The 4th Anti-money Laundering Directive
There’s been a significant number of developments in this space in recent months. We’ve posted articles about the 4th Anti-money Laundering Directive, and a series of related issues. UK legislation to implement the Directive via new Money Laundering Regulations should be in place before June 2017, if not before the end of the year. There is no reason to believe that this will be affected by a possible Brexit. However, if the UK leaves the EU, it will be able to vary its AML architecture from the EU model. We can’t immediately see why the UK would do this, especially if it’s still signed up to the Financial Action Task Force (FATF). The FATF Mutual Evaluation of the UK is due to take place in 2018, which could coincide with the UK actually leaving the EU. Any perceived deviation in UK AML standards due to Brexit could have a negative impact.
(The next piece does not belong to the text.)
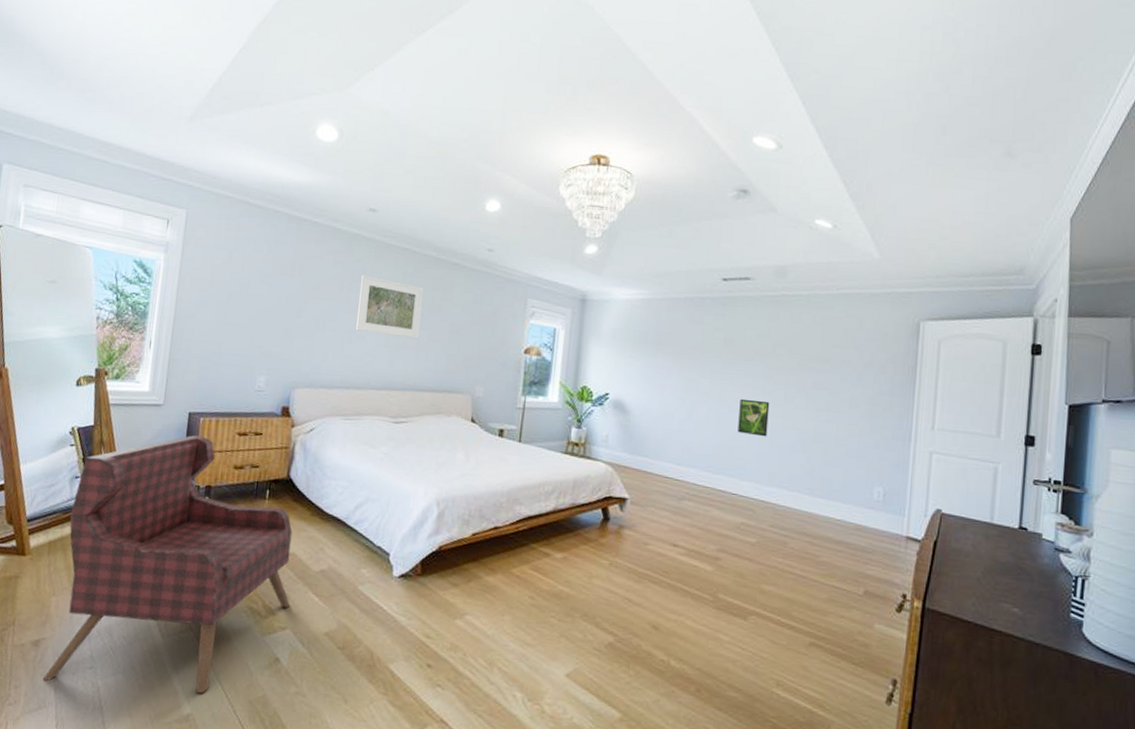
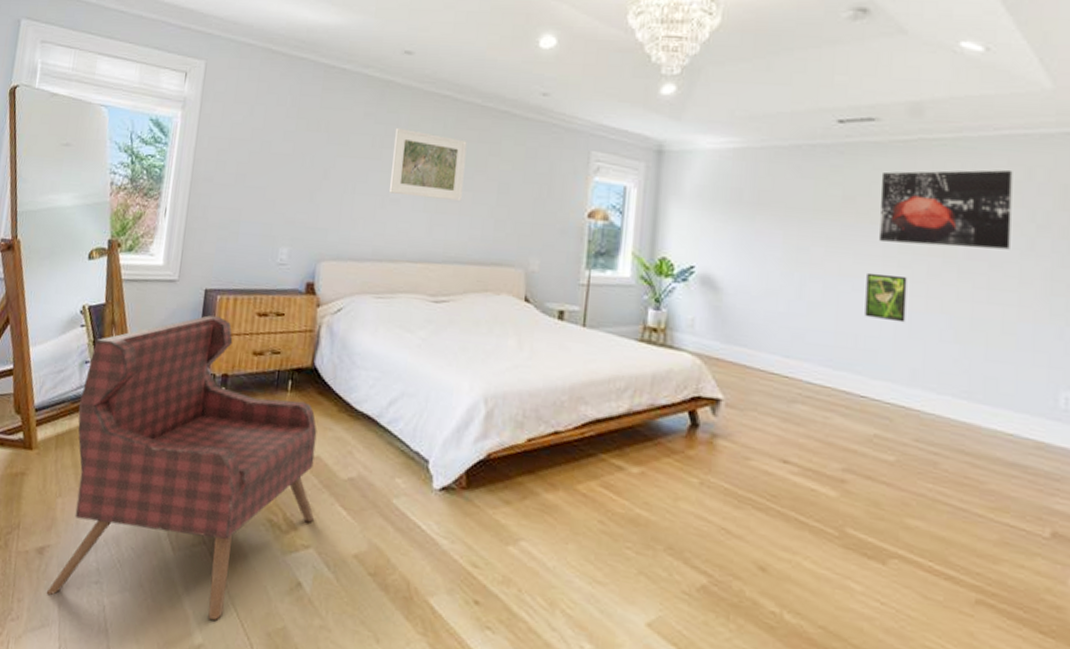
wall art: none [750,320,849,381] -> present [880,170,1013,250]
UK Government’s Proposed Reform of AML Law including SAR reporting
The UK Government’s AML Action Plan proposals were put out for consultation in April 2016. In this period of uncertainty there is a question mark about which law reform initiatives will be actioned and completed, and which will not. We will watch this space and provide updates.
UK Bribery Act (BA)
Whilst the BA is UK law and we see no immediate change from a possible Brexit, there’ll be question marks over the UK’s exit from the subscribers to the EU’s Convention against Corruption and the level of co‑operation the UK can expect from the EU member states in a post-Brexit world.
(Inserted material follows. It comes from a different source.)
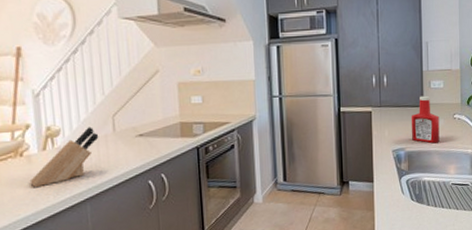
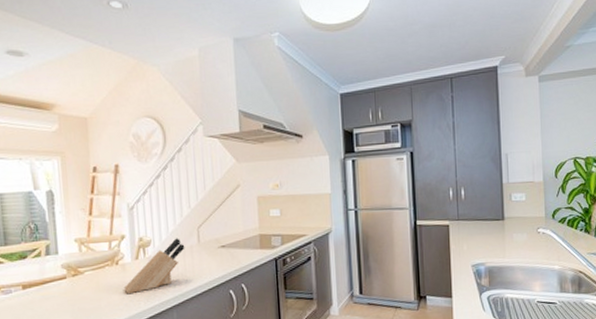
ketchup bottle: present [411,95,440,144] -> none [491,209,523,259]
Europol & the European Arrest Warrant
We anticipate that the EU’s police force, Europol, will no longer include a UK representative. The European Arrest Warrant will not be effective across UK borders. This raises the question about whether Mutual Legal Assistance, so effective for all prosecutors and regulators in recent years, will be negatively affected. The UK Government is well advised to seek a separate agreement on co-operation with the EU, post-Brexit.
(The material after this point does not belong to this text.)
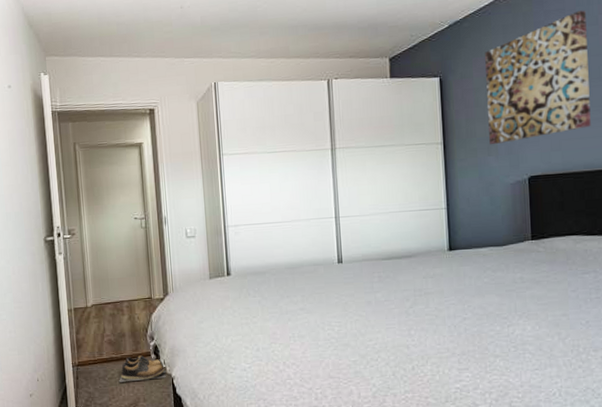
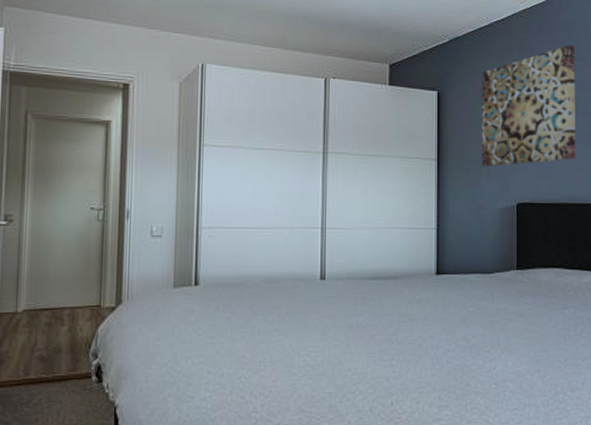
shoes: present [119,355,167,382] -> none [47,377,110,410]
EU nations have, most recently, been prominent in working together to issue sanctions in response to the situation in the Ukraine and Crimea. We must assume that if further political emergencies necessitate sanctions in the next two years the UK will be part of the EU initiative. After Article 50 has been engaged and implemented, the UK will simply issue sanctions as an individual nation, but it will still be part of the UN, and presumably will take account of and endorse EU and US/OFAC measures as well.
Post-Brexit and Future Measures
The UK Government will be aware that Brexit brings the risk of a diminution of regulatory and criminal risk standards, were which previously common goals with our EU neighbours. This is another source of alarm for UK corporates – and overseas companies affected by UK law – who seek the highest standards in corporate governance, and white collar criminal sanction deterrence.